Page extract:
..............................

And Sam Adams talks with Woody Allen for the Los Angeles Times.
In the works. Three alumni of The Wire, Jamie Hector (Marlo Stanfield), JD Williams (Bodie) and Hassan Johnson (Wee-Bay), are reuniting for An American in Hollywood, though, of course, they'll not be reprising the characters we know them best for. Jasmin has details at the Playlist.
Obits. "The production designer Syd Cain, who has died aged 93, was one of many behind-the-scenes professionals elevated to something like prominence by the worldwide interest in the James Bond films," writes Kim Newman in the Guardian. "An industry veteran who began work in British cinema as a draughtsman in 1947, contributing to the look of the gothic melodrama Uncle Silas, Cain is credited on a range of film and television projects, but remains best known for his work in various design capacities on the 007 series, from Dr No in 1962 to GoldenEye in 1995."

..............................

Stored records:

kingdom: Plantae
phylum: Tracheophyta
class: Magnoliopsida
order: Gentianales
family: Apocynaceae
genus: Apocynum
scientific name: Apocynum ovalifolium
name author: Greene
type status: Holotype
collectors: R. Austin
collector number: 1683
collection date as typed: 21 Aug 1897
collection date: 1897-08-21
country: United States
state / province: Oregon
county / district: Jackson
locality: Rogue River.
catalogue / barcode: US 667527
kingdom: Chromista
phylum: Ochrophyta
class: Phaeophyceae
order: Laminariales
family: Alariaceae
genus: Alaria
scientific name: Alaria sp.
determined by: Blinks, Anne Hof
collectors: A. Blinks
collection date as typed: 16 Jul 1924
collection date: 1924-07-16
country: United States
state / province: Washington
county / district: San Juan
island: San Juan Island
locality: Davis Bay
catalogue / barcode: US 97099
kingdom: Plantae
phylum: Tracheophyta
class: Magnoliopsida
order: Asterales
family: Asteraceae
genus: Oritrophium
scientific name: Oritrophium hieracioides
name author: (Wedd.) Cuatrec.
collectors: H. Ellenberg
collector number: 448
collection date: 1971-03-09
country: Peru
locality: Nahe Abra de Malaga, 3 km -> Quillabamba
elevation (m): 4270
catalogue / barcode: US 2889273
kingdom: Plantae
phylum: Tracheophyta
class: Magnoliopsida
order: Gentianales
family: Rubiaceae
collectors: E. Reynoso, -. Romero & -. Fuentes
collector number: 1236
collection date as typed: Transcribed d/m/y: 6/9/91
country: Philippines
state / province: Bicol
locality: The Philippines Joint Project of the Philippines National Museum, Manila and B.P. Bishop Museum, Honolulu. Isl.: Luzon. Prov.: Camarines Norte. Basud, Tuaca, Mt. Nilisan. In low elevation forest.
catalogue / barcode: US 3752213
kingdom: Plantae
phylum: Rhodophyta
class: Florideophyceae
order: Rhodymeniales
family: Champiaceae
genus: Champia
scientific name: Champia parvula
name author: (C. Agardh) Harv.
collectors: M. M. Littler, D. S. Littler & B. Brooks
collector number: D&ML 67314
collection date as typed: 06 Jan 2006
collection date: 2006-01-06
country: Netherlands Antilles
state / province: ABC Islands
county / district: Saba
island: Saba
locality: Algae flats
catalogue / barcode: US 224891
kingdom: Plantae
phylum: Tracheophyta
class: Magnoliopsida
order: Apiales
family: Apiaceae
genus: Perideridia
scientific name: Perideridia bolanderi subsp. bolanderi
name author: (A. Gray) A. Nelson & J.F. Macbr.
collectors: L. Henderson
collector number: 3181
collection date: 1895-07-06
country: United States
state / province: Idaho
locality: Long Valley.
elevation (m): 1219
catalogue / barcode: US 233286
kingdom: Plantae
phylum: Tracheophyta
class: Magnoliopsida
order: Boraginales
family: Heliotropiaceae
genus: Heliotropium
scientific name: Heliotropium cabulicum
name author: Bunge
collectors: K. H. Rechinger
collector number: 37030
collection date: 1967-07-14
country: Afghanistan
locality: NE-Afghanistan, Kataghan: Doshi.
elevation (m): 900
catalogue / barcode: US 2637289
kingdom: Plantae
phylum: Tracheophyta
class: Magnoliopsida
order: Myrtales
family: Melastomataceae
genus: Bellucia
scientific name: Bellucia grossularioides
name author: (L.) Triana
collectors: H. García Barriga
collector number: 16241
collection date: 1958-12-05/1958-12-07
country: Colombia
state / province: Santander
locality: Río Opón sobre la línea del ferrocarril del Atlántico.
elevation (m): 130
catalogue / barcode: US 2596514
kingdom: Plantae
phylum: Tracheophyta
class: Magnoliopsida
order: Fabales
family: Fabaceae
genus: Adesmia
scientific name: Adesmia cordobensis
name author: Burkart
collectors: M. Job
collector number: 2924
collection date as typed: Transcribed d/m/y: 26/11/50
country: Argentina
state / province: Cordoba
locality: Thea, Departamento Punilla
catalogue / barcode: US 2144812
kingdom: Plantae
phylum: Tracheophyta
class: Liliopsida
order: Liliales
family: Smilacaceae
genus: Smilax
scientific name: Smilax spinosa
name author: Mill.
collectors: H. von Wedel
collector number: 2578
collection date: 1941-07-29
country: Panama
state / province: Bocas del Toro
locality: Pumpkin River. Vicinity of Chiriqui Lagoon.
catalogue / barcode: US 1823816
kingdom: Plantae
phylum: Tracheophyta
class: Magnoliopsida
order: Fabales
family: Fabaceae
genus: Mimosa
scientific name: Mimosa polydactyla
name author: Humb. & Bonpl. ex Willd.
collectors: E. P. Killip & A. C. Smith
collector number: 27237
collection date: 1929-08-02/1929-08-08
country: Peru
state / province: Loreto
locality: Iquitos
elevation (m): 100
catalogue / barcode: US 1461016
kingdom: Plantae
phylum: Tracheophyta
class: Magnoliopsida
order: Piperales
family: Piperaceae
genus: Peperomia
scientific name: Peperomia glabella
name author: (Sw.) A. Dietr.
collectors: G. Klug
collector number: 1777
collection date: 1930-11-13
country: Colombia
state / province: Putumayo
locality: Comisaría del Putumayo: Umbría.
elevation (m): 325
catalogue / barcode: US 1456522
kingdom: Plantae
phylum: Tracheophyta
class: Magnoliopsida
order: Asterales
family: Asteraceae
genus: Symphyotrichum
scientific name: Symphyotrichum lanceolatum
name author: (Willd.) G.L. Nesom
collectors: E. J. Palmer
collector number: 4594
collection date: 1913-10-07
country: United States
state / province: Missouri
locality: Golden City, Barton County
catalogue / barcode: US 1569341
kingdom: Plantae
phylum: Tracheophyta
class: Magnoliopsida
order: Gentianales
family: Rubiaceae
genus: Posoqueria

..............................

Written tasks:
(a) According to the film news roundup, in what year did Syd Cain begin working in British cinema as a draughtsman?
(b) Carry the film news roundup forward from its last sentence.

The responses:
(a) 1947

(b)
"Her mother was Loretta Young. Her father was Clark Gable." Paul Vitello in the New York Times: "Yet Judy Lewis spent her first 19 months in hideaways and orphanages, and the rest of her early life untangling a web of lies spun by a young mother hungry for stardom but unwilling to end her unwed pregnancy…. Ms Lewis, a former actress who died on Friday at the age of 76, was 31 before she discerned the scope of the falsehoods that cast her, a daughter of Hollywood royalty, into what she later described as a Cinderella-like childhood."